November 20, 2009
How Free Is the 'Free Market'?
by Jeffrey Tucker   
1/05/08
 
See if you can spot anything wrong with the following claim, a version of which seems to appear in a book, magazine, or newspaper every few weeks for as long as I've been reading public commentary on economic matters:
 
The dominant idea guiding economic policy in the United States and much of the globe has been that the market is unfailingly wise . . . . But lately, a striking unease with market forces has entered the conversation. The world confronts problems of staggering complexity and consequence, from a shortage of credit following the mortgage meltdown, to the threat of global warming. Regulation . . . is suddenly being demanded from unexpected places.
 
Now, a paragraph like this one printed in the New York Times opinion section on December 30, 2007, makes anyone versed in economic history crazy with frustration. Just about every word is misleading in several ways, and yet some version of this scenario appears as the basis of vast amounts of punditry.
 
The argument goes like this:
 
Until now we've lived in a world of laissez-faire capitalism, with government and policy intellectuals convinced that the market should rule no matter what. Recent events, however, have underscored the limitations of this dog-eat-dog system, and reveal that simplistic ideology is no match for a complex world. Therefore, government, responding to public demand that something be done, has cautiously decided to reign in greed, force us all to grow up, and see the need for a mixed economy.
 
All three claims are wrong.

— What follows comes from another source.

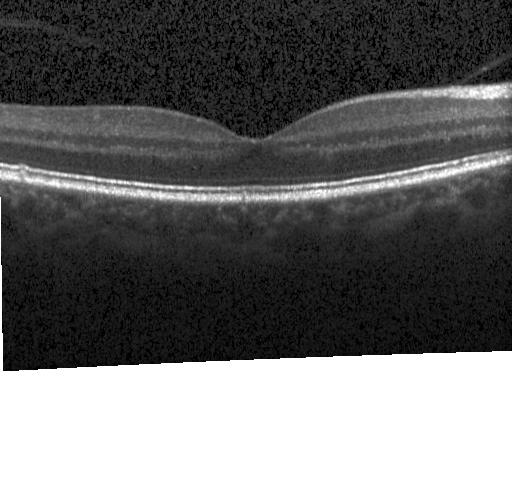

Optical coherence tomography scan. Drusen.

We live in the 100th year of a heavily regulated economy, and even 50 years before that the government was strongly involved in regulating trade.
 
The planning apparatus established for World War I set wages and prices, monopolized monetary policy in the Federal Reserve, presumed first ownership over all earnings through the income tax, presumed to know how vertically and horizontally integrated businesses ought to be, and prohibited the creation of intergenerational dynasties through the death tax.
 
That planning apparatus did not disappear but lay dormant temporarily, awaiting FDR, who turned that machinery to all-around planning during the 1930s, the upshot of which was to delay recovery from the 1929 crash until after the war.
 
Just how draconian the intervention is ebbs and flows from decade to decade, but the reality of the long-term trend is undeniable: more taxes, more regulation, more bureaucracies, more regimentation, more public ownership, and ever less autonomy for private decision-making. The federal budget is nearly $3 trillion per year, which is three times what it was in Reagan's second term. Just since Bush has been in office, federal intervention in every area of our lives has exploded, from the nationalization of airline security to the heavy regulation of the medical sector to the centralized control of education.
 

With "Free Markets" like this, who needs Socialism?

 
So, the first assumption that we live in a free-market world is simply not true. In fact, it is sheer fantasy. How is it that journalists can continually get away with asserting that the fantasy is true? How can informed writers continue to fob off on us the idea that we live in a laissez-faire world that can only be improved by just a bit of public tinkering?